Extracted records
┏━━
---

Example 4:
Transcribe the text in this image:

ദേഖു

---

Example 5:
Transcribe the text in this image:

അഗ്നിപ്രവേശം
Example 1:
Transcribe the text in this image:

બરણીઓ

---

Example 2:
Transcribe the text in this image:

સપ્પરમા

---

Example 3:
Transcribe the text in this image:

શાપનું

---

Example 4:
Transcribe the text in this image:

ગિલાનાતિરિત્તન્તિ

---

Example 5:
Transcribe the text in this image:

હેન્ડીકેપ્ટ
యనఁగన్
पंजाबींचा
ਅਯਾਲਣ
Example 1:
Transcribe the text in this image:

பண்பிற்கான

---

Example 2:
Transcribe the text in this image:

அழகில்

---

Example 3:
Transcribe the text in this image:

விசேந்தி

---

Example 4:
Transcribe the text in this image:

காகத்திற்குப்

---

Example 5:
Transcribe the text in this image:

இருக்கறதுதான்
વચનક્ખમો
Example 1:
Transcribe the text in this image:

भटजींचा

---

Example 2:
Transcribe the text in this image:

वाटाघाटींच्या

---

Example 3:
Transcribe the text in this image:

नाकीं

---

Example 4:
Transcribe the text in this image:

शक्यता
┗━━
* **Task**
Rewrite the rows above so that "Copy" takes the place of every "Transcribe", and leave everything else as it is.

* **Output of the exercise**
---

Example 4:
Copy the text in this image:

ദേഖു

---

Example 5:
Copy the text in this image:

അഗ്നിപ്രവേശം
Example 1:
Copy the text in this image:

બરણીઓ

---

Example 2:
Copy the text in this image:

સપ્પરમા

---

Example 3:
Copy the text in this image:

શાપનું

---

Example 4:
Copy the text in this image:

ગિલાનાતિરિત્તન્તિ

---

Example 5:
Copy the text in this image:

હેન્ડીકેપ્ટ
యనఁగన్
पंजाबींचा
ਅਯਾਲਣ
Example 1:
Copy the text in this image:

பண்பிற்கான

---

Example 2:
Copy the text in this image:

அழகில்

---

Example 3:
Copy the text in this image:

விசேந்தி

---

Example 4:
Copy the text in this image:

காகத்திற்குப்

---

Example 5:
Copy the text in this image:

இருக்கறதுதான்
વચનક્ખમો
Example 1:
Copy the text in this image:

भटजींचा

---

Example 2:
Copy the text in this image:

वाटाघाटींच्या

---

Example 3:
Copy the text in this image:

नाकीं

---

Example 4:
Copy the text in this image:

शक्यता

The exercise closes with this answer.